● **タスクデータ**:
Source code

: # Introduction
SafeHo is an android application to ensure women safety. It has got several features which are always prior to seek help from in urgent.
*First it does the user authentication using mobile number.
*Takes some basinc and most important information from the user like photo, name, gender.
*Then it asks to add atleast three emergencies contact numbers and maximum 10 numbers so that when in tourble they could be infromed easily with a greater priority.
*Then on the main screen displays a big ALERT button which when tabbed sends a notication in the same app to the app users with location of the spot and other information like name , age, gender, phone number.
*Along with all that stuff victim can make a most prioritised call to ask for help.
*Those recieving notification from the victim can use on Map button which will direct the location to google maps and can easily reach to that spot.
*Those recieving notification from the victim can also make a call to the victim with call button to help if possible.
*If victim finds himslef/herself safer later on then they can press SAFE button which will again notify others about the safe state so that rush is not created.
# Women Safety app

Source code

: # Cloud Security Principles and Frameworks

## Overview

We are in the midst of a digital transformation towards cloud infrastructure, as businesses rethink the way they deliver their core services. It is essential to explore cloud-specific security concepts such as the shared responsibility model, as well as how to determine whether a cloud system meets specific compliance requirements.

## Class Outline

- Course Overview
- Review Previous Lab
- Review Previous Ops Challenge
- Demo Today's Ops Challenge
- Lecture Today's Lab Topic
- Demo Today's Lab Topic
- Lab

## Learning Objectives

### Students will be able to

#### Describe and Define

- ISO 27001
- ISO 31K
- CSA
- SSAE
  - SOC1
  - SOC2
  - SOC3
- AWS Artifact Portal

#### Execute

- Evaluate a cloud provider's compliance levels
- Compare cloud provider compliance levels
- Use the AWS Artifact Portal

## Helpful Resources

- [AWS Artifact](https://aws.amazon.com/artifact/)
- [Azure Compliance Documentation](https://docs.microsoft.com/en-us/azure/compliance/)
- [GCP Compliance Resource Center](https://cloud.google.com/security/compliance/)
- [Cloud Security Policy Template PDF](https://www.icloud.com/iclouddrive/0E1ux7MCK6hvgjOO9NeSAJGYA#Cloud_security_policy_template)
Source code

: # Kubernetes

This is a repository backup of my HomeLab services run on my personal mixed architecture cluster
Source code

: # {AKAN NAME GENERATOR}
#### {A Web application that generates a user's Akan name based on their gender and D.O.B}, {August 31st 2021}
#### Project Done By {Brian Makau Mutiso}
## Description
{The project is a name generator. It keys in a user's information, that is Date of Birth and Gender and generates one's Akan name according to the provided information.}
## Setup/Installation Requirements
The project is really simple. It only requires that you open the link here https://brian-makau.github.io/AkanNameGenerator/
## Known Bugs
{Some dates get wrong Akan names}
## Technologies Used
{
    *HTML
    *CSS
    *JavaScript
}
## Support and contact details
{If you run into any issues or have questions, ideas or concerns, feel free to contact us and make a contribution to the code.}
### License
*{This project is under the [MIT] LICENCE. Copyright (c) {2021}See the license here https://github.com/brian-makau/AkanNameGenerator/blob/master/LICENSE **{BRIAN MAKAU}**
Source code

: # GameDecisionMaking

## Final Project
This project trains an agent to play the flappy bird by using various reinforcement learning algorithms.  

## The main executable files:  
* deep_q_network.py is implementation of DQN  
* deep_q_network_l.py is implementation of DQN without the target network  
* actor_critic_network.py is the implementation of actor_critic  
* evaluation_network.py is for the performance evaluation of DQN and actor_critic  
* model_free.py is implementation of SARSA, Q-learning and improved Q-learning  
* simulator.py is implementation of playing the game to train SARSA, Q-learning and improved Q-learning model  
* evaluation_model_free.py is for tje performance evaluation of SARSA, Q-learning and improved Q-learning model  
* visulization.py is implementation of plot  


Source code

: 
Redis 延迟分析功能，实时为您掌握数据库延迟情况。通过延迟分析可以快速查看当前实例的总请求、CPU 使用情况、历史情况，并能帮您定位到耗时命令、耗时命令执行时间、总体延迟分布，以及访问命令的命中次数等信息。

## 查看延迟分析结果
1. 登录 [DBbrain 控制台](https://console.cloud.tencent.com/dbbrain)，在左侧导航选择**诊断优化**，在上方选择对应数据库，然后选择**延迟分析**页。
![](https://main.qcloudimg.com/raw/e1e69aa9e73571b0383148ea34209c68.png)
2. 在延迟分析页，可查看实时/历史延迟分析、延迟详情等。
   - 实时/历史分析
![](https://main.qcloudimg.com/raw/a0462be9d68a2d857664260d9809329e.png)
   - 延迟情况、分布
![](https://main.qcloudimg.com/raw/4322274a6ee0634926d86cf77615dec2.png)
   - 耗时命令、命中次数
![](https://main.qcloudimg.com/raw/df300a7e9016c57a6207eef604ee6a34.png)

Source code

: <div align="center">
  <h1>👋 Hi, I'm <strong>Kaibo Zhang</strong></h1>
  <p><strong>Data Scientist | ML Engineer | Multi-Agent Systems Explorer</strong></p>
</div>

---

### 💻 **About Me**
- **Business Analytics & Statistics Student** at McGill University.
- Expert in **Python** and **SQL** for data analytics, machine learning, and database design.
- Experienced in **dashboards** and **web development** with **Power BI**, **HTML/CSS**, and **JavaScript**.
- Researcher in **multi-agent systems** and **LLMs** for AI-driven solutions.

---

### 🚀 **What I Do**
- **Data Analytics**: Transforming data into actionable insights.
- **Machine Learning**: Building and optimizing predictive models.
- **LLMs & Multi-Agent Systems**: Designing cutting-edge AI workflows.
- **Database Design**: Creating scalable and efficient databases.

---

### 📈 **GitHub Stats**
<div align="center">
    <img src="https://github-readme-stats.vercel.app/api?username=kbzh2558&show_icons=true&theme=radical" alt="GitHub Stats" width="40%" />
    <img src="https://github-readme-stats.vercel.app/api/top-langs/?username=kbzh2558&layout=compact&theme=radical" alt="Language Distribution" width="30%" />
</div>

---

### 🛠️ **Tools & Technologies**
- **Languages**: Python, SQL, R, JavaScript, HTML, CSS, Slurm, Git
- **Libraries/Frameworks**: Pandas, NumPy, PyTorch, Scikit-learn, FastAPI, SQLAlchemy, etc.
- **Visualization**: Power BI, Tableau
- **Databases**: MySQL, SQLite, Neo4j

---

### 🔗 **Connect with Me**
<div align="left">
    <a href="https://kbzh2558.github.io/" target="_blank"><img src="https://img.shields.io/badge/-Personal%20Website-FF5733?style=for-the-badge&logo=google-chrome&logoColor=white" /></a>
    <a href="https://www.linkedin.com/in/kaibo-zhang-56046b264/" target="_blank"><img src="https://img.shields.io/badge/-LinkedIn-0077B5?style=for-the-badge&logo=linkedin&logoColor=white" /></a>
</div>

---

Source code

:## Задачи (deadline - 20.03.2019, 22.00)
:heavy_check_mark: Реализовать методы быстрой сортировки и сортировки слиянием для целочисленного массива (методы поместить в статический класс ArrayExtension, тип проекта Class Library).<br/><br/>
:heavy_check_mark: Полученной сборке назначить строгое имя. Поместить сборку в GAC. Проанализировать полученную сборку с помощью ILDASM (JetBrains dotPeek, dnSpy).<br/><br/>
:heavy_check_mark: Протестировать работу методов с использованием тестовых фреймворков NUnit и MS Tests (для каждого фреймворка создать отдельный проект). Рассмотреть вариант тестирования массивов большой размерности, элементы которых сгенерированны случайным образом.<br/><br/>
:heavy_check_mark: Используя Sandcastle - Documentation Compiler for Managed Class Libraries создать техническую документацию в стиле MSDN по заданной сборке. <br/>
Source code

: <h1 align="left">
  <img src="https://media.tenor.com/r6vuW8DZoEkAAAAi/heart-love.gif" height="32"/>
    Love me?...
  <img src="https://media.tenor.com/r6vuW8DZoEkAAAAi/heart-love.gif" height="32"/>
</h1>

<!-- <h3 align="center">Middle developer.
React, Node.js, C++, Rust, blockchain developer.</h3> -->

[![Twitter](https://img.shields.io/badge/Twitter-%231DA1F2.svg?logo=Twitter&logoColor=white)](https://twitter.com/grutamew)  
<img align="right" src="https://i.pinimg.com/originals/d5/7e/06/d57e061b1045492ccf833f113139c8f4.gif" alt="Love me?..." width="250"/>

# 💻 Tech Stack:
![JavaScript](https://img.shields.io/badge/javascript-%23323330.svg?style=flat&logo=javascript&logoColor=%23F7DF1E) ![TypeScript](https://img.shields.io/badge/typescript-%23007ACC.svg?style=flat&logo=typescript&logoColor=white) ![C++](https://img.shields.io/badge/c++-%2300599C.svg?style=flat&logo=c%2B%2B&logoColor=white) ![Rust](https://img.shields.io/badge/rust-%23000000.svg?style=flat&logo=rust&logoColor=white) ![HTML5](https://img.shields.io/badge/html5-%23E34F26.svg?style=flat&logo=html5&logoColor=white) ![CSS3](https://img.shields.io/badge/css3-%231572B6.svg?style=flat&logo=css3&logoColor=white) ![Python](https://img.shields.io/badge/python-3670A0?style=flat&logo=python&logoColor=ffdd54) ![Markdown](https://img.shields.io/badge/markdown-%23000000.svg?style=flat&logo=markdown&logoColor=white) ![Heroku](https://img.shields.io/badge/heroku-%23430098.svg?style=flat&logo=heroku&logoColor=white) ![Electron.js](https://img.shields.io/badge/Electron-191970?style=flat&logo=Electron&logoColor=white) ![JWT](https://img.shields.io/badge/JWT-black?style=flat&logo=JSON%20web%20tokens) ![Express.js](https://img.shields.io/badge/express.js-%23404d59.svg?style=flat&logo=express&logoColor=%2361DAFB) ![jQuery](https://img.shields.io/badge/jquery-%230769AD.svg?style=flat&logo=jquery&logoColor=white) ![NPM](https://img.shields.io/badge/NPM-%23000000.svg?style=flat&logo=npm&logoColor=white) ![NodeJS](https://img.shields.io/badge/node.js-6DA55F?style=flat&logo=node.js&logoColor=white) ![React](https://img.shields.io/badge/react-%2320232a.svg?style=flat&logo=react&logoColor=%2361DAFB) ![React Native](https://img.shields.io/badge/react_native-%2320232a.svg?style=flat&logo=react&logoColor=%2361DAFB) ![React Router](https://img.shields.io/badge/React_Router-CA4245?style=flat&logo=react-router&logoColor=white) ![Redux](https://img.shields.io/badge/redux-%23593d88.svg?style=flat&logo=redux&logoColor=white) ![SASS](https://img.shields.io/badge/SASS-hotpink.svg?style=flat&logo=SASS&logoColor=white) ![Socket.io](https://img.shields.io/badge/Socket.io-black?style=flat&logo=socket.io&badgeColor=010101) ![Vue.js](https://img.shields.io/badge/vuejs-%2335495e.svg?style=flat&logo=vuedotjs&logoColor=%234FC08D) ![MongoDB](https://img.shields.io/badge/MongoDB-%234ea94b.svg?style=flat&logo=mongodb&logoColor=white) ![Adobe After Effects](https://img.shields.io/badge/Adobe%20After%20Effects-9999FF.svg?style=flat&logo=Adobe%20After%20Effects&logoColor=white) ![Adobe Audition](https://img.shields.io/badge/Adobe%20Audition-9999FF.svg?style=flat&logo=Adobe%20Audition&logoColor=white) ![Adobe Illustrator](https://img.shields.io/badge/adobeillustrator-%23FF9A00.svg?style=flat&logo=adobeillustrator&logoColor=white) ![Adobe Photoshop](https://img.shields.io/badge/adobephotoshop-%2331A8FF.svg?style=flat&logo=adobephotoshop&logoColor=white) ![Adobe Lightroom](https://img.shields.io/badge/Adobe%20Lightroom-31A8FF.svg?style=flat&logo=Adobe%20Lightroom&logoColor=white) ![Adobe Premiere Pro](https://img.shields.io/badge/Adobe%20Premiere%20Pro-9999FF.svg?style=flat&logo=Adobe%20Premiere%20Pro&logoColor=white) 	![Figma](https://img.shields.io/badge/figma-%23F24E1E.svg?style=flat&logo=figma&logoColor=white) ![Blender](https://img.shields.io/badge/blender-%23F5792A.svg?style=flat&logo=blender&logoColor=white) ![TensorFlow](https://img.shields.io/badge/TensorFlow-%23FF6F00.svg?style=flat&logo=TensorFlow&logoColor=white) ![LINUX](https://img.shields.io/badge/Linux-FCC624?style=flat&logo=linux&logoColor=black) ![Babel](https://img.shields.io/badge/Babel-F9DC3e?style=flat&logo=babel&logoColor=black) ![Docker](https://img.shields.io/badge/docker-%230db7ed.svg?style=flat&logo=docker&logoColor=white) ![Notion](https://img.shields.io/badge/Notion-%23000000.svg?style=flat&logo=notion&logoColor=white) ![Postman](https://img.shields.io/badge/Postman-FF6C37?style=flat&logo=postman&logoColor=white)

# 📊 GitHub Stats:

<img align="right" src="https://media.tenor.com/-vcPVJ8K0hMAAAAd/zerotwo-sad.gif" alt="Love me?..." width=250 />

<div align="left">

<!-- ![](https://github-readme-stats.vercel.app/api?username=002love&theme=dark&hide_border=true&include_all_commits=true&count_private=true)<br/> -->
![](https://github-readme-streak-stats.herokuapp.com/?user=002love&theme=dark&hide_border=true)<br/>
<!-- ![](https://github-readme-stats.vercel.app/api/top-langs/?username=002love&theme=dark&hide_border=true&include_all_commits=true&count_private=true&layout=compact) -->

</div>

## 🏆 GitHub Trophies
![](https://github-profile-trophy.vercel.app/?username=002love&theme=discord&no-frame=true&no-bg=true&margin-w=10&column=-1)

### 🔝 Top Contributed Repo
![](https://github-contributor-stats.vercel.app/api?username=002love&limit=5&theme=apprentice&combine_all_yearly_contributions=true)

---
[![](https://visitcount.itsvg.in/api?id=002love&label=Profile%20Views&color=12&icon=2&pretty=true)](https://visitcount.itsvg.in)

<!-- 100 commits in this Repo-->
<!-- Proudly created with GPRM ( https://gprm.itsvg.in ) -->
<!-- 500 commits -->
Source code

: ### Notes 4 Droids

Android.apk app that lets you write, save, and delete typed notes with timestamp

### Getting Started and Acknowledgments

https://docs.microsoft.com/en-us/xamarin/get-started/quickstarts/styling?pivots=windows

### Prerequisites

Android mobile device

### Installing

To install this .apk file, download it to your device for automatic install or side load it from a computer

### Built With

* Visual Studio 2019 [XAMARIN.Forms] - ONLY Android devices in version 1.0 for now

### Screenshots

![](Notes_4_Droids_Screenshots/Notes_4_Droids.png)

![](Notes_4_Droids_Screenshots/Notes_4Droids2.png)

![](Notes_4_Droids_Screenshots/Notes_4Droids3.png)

● **記述タスク**: 上の行のうち、"### Getting Started and Acknowledgments" を含む行から始まり "### Installing" を含む行で終わる部分を、両端の行も含めてそのまま繰り返してください。

● **タスクへの回答**:
### Getting Started and Acknowledgments

https://docs.microsoft.com/en-us/xamarin/get-started/quickstarts/styling?pivots=windows

### Prerequisites

Android mobile device

### Installing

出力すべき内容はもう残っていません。